Which study drugs make you focus?
Adderall is a stimulant, and is said to "keep you in the zone" and give you an "extra boost". Ritalin is also a prescription stimulant, designed to give users increased concentration and focus.
Studies have found that Modafinil does work for some people, improving their performance on long and complex tasks, also enhancing decision-making and planning skills.
According to Healthline, Concerta can help you focus and provide a calming effect, and Noopept is a fast-acting, synthetic nootropic that may improve memory by increasing BDNF levels in your brain.
Do study drugs work?
The drugs do keep you alert and improve concentration levels, the only uncertainty is calling them "smart drugs". There have been studies into how Ritalin, Modafinil and Adderall affect cognitive function, but they aren't proven to actually make you "smarter". They may help you to concentrate, but this doesn't mean the quality of the work you produce whilst using them is any better.
But, students want them to help with concentration levels, and think they do work. Sam W told The Tab he believes study drugs definitely work.
"I wouldn’t say the smart drugs make me smarter, just way more focused and unlock my potential. Normally, I have the attention span of a goldfish.
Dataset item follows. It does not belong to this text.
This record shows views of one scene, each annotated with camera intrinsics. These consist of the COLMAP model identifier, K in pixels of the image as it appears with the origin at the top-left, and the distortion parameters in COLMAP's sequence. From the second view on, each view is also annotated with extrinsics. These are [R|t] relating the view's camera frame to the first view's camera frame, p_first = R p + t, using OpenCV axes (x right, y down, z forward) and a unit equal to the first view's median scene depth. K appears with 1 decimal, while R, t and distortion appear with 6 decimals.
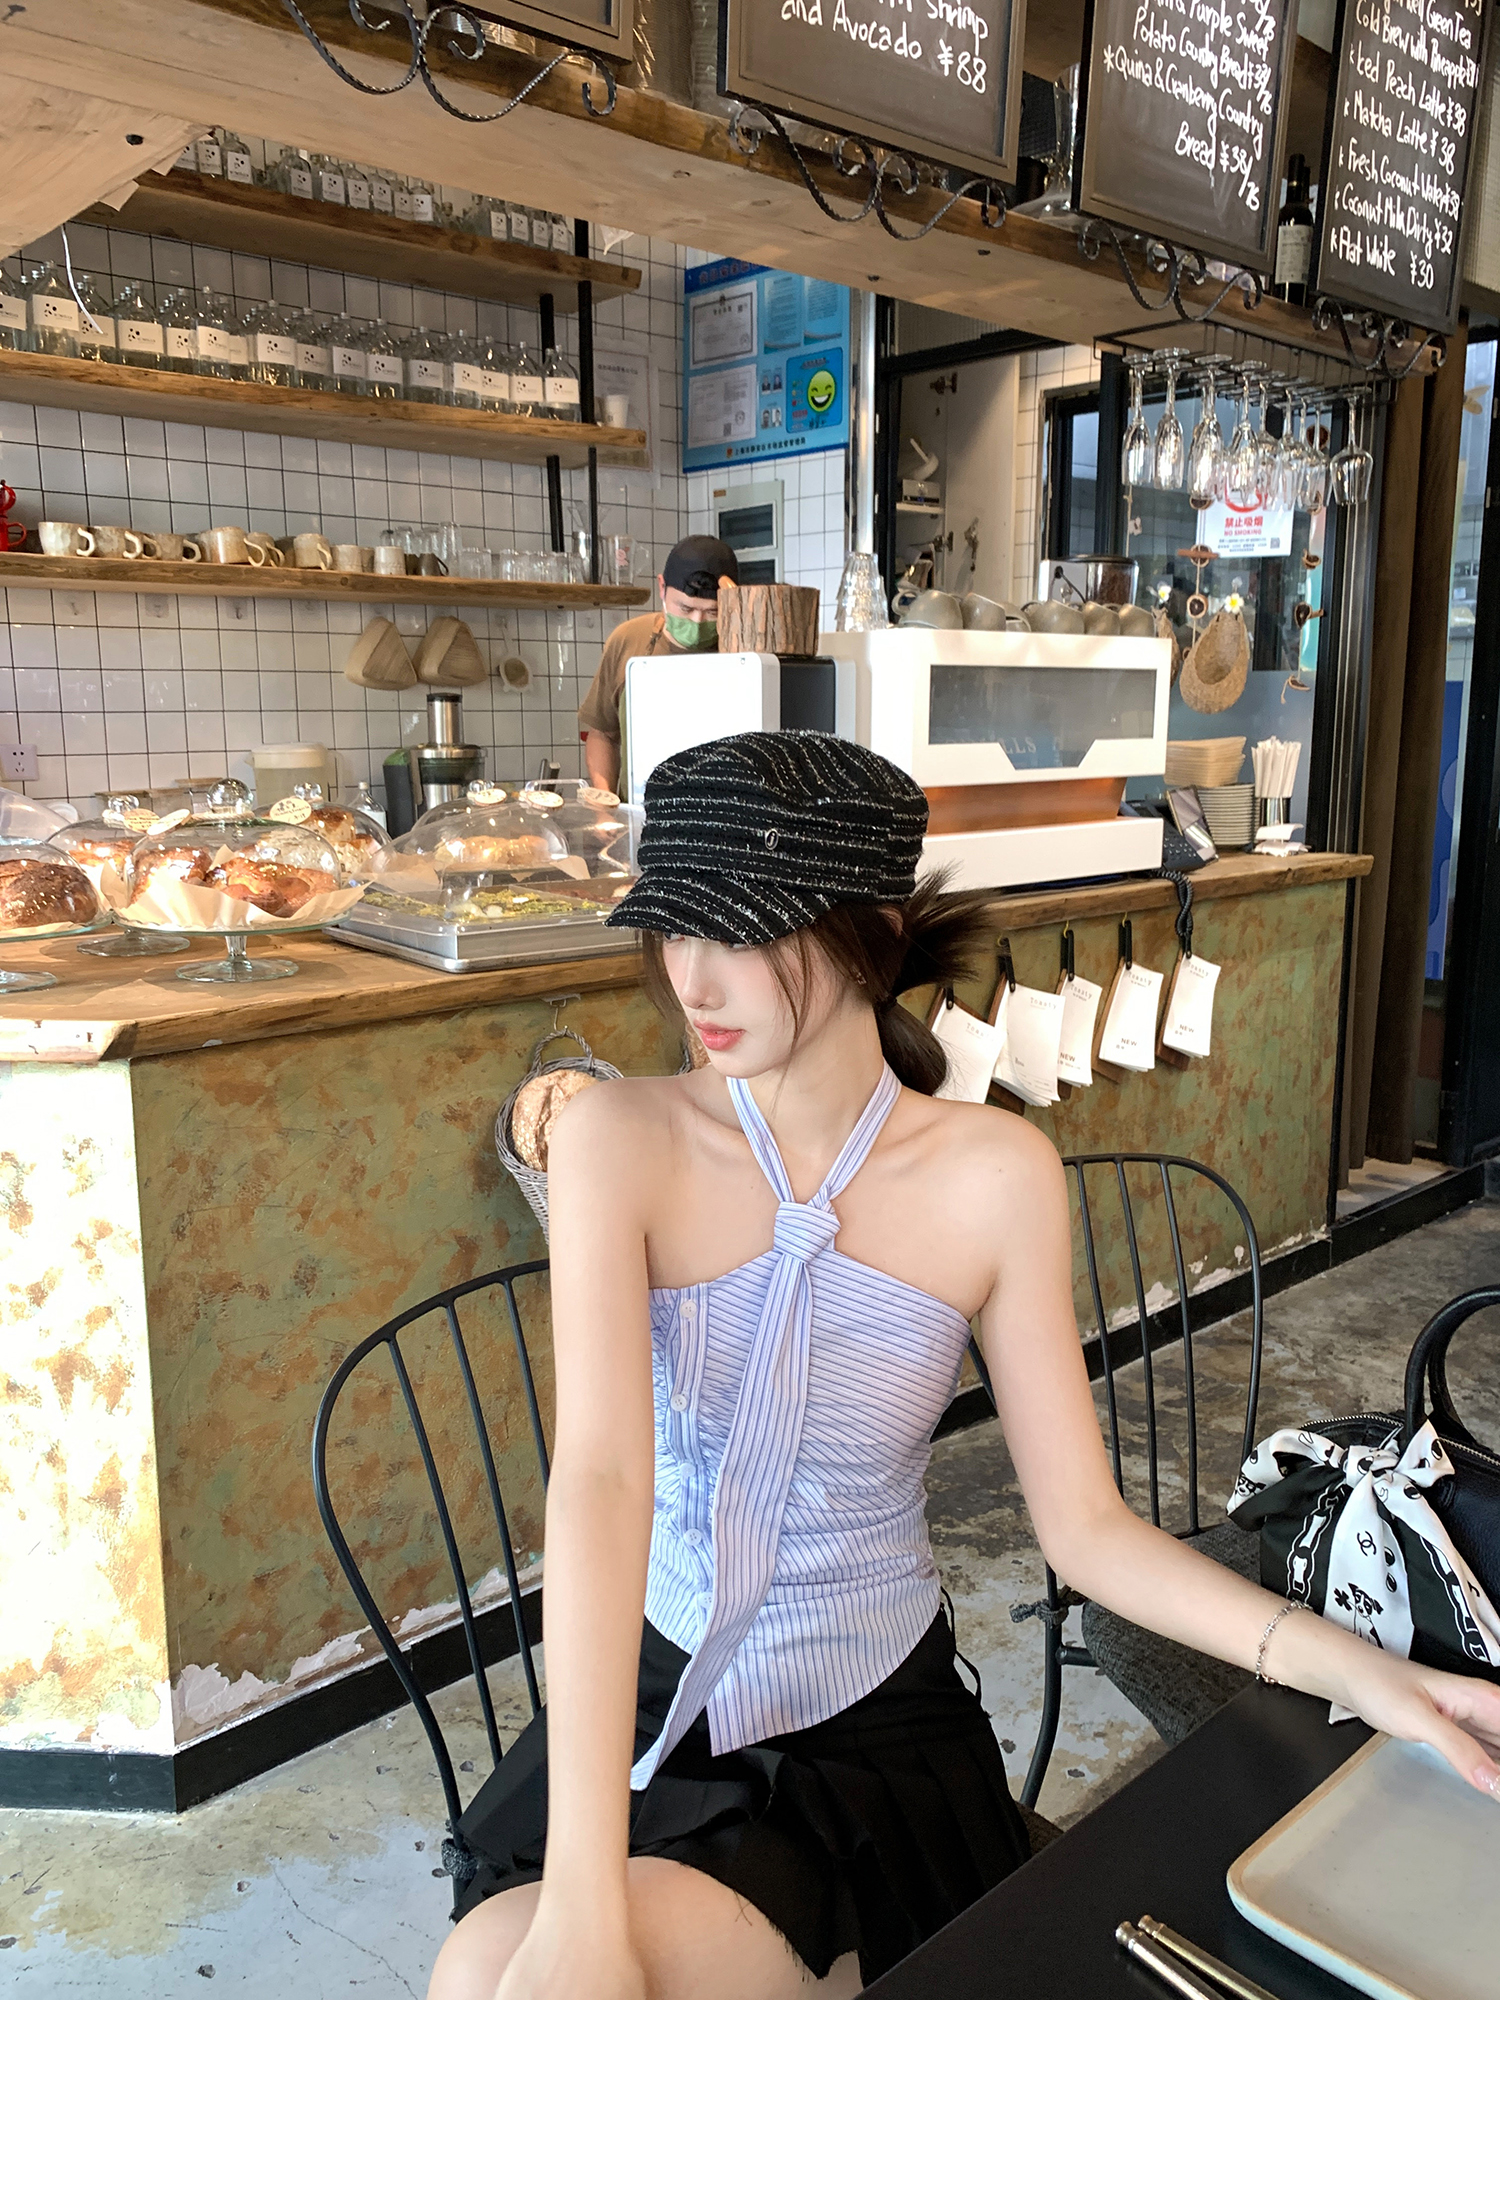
lens RADIAL K [[1638.8, 0, 724.6], [0, 1638.8, 1004.3], [0, 0, 1]] dist [0.008289, -0.000688]
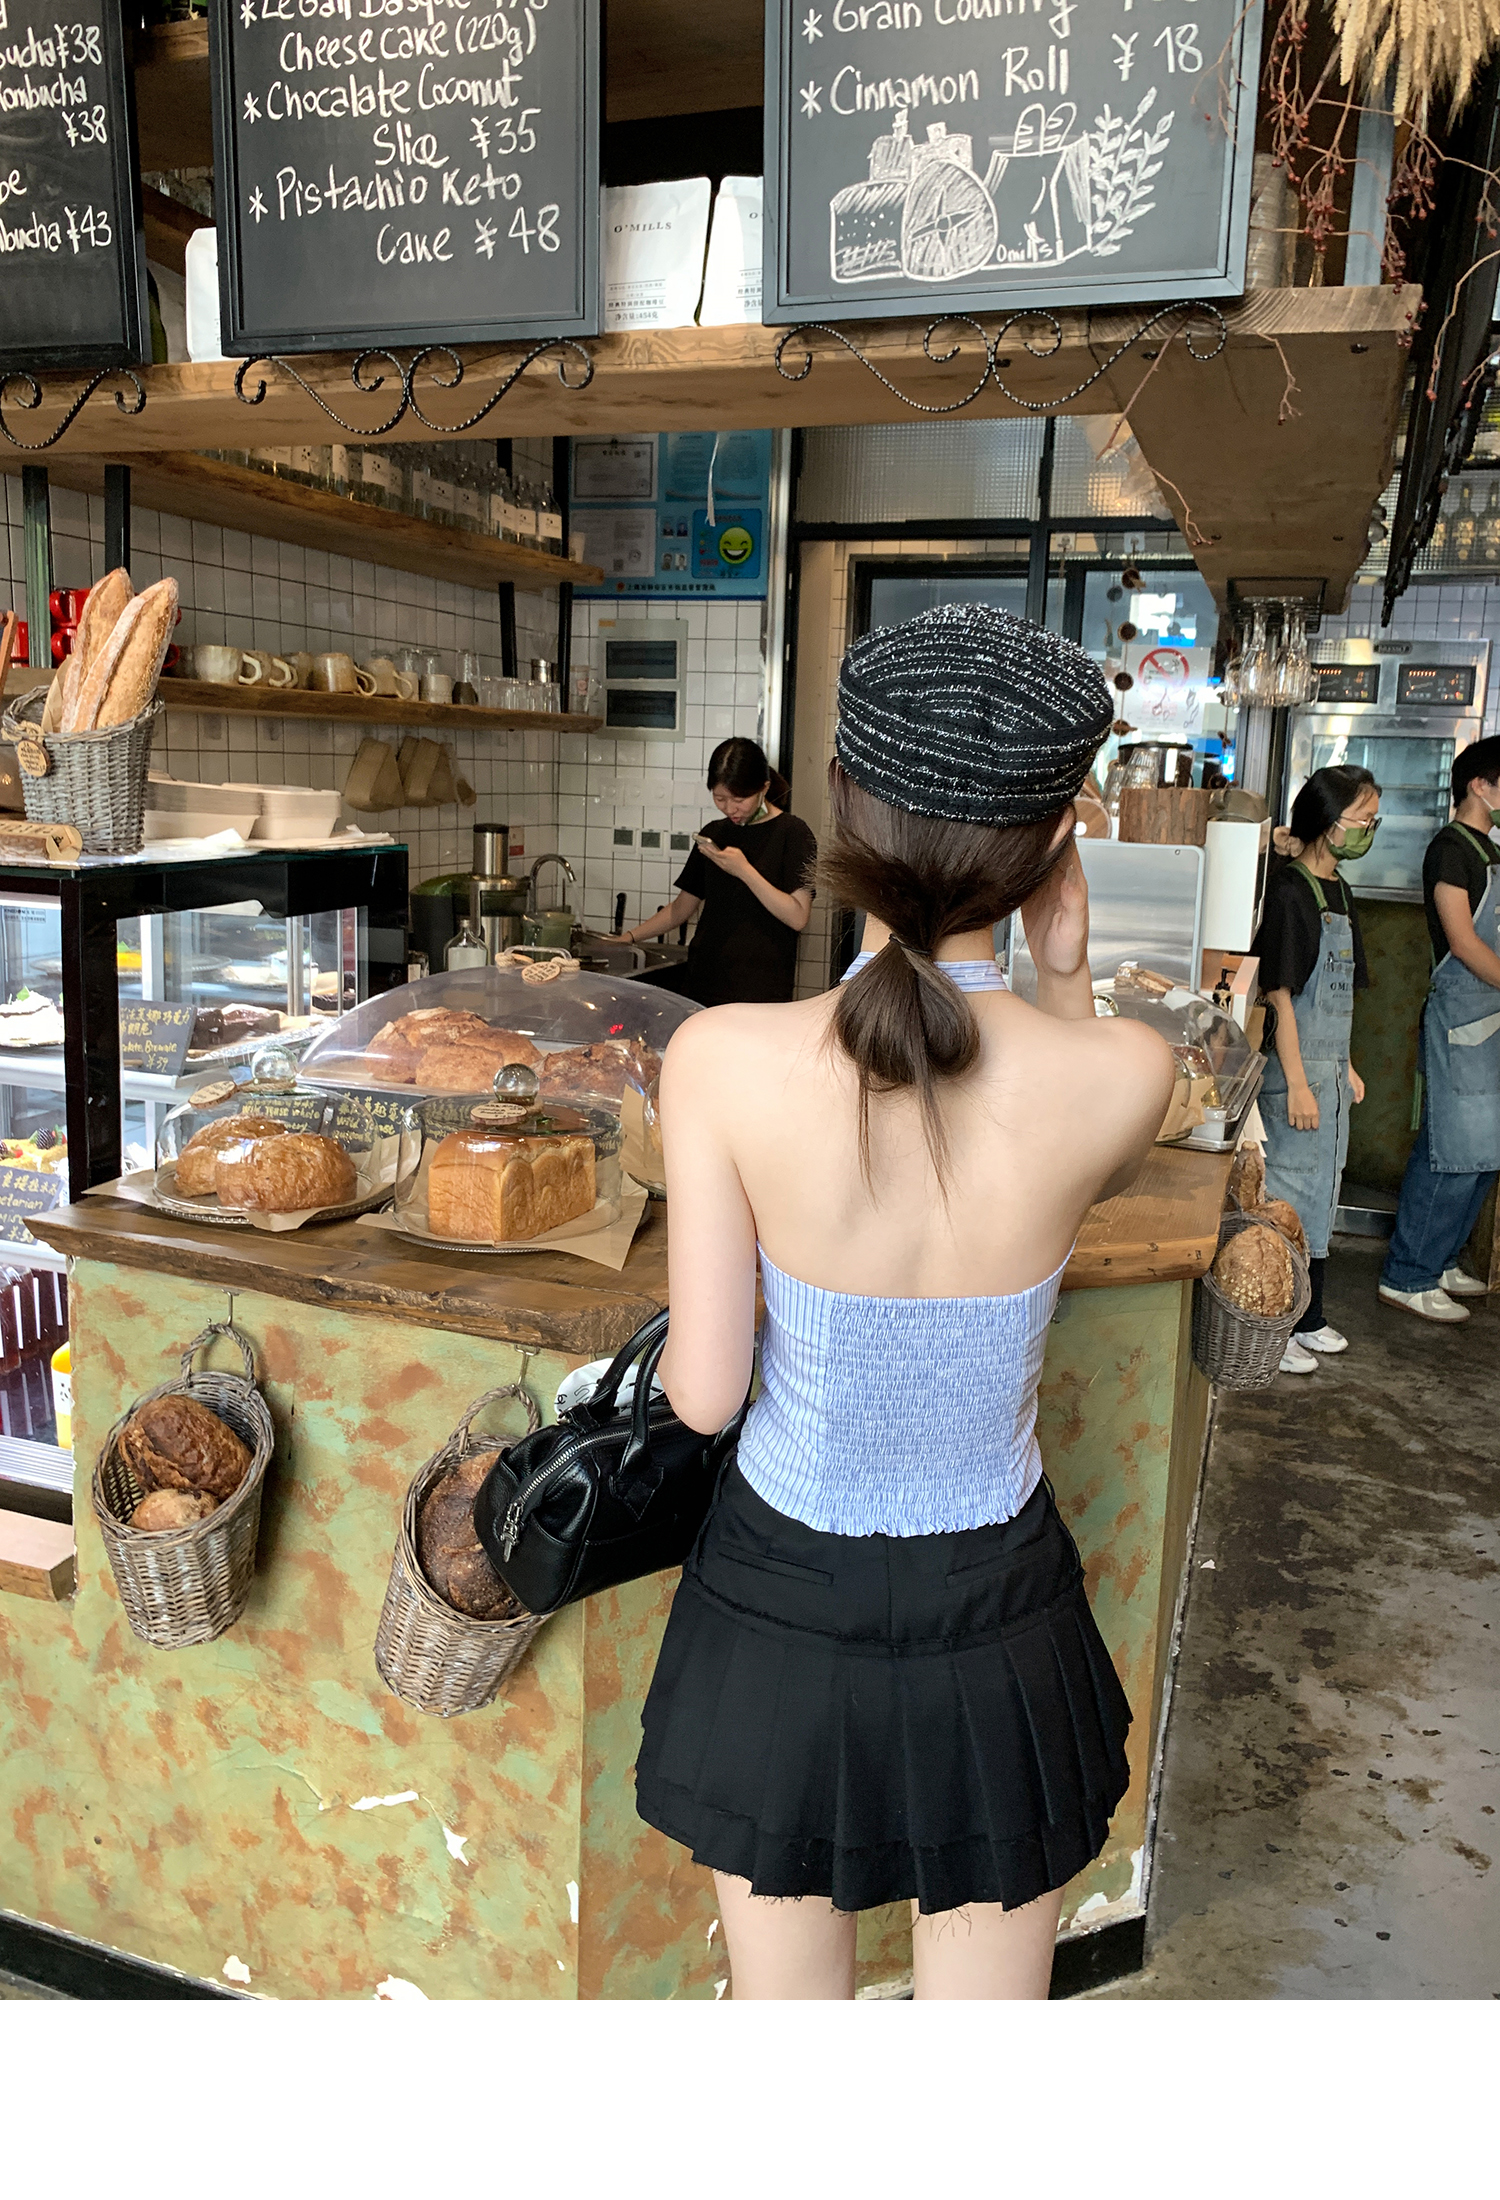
lens RADIAL K [[1547.3, 0, 745.3], [0, 1547.3, 1014.1], [0, 0, 1]] dist [0.058158, -0.111594]
pose [[0.877643, -0.044217, 0.477272, -0.558510], [0.049886, 0.998755, 0.000796, -0.076841], [-0.476713, 0.023110, 0.878755, 0.114612]]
"I got an A2 [equivalent to a first class honours] on a second year essay which I started writing two hours before the deadline on Modafinil. That's the second best grade I've had, and one that I didn’t have before or since – it's uncharacteristically brilliant."
How to get study drugs
Some of these drugs are prescription drugs that students do sometimes need – but that means somewhere along the line you would have to be prescribed the drug for medical reasons.
Failing that, some can be bought online – but these are often from fake prescription sites which comes with the obvious risk of not knowing what you're taking. There are arguments study drugs should be allowed, and stocked by retail stores over the counter.
Sam says: "To be fair it’s not easy to get hold of them. I’ve only ever known one friend/dealer who has sold it during my two and a half years so far at uni. If she dropped out I wouldn't have known how to get them, so I feel accessibility is why they are sometimes under the radar."
How to safely take study drugs
Typical advice when taking study drugs for the first time is to know the effects and to get them from a trusted source. But like any drug, there's no 100 per cent safe way of using them.
Sam's advice to taking study drugs safely is: "Firstly, if you take one and can’t feel the effects, be patient as taking another could affect you big time. As with all drugs, stay hydrated and do not drink caffeine at the same time unless you’re certain you can cope – caffeine can hype it up tenfold.
"I'd also advise to stay away from study drugs if you suffer with mental illnesses – unless it's prescribed."
Is it seen as cheating or not?
"I don’t see it as cheating and nobody’s ever said it to me, in my opinion it’s as much cheating as binging caffeine pills and stuff", says Sam.